**TO DO**
Wherever a line in the data below holds "pass", copy that line.

**PROVIDED ENTRIES**
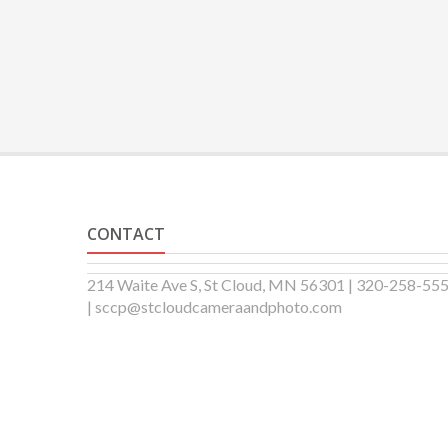
CONTACT
214 Waite Ave S, St Cloud, MN 56301 | 320-258-55
| sccp@stcloudcameraandphoto.com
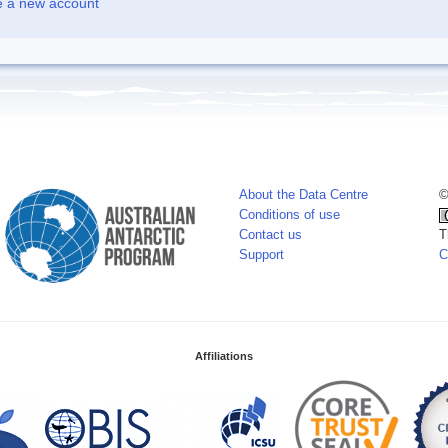
e a new account
About the Data Centre
©
Conditions of use
Contact us
T
Support
C
Affiliations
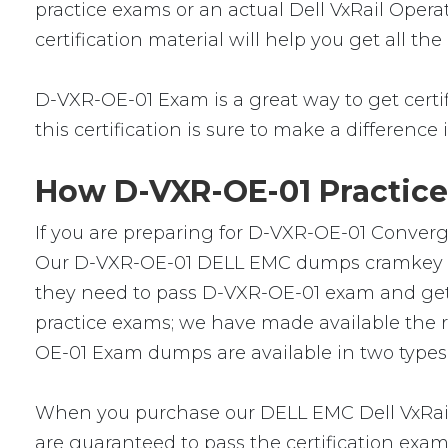
practice exams or an actual Dell VxRail Oper
certification material will help you get all 
D-VXR-OE-01 Exam is a great way to get certifi
this certification is sure to make a difference 
How D-VXR-OE-01 Practice
If you are preparing for D-VXR-OE-01 Converge
Our D-VXR-OE-01 DELL EMC dumps cramkey are l
they need to pass D-VXR-OE-01 exam and get a 
practice exams; we have made available the 
OE-01 Exam dumps are available in two types:
When you purchase our DELL EMC Dell VxRail
are guaranteed to pass the certification exa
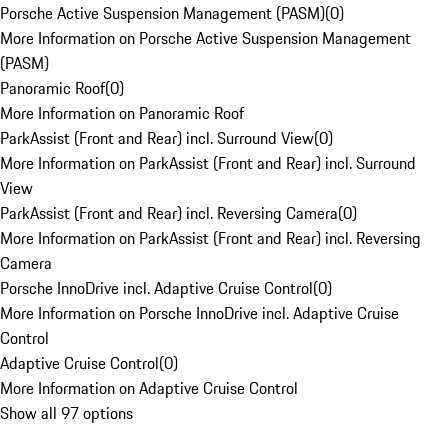
Porsche Active Suspension Management (PASM)
(
0
)
More Information on Porsche Active Suspension Management
(PASM)
Panoramic Roof
(
0
)
More Information on Panoramic Roof
ParkAssist (Front and Rear) incl. Surround View
(
0
)
More Information on ParkAssist (Front and Rear) incl. Surround
View
ParkAssist (Front and Rear) incl. Reversing Camera
(
0
)
More Information on ParkAssist (Front and Rear) incl. Reversing
Camera
Porsche InnoDrive incl. Adaptive Cruise Control
(
0
)
More Information on Porsche InnoDrive incl. Adaptive Cruise
Control
Adaptive Cruise Control
(
0
)
More Information on Adaptive Cruise Control
Show all 97 options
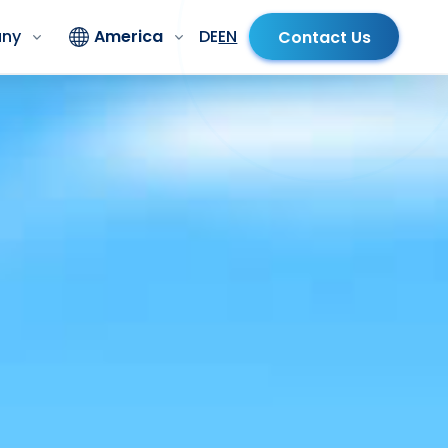
ny
America
DE
EN
Contact Us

**FINISHED EXERCISE**
they need to pass D-VXR-OE-01 exam and get a 
are guaranteed to pass the certification exa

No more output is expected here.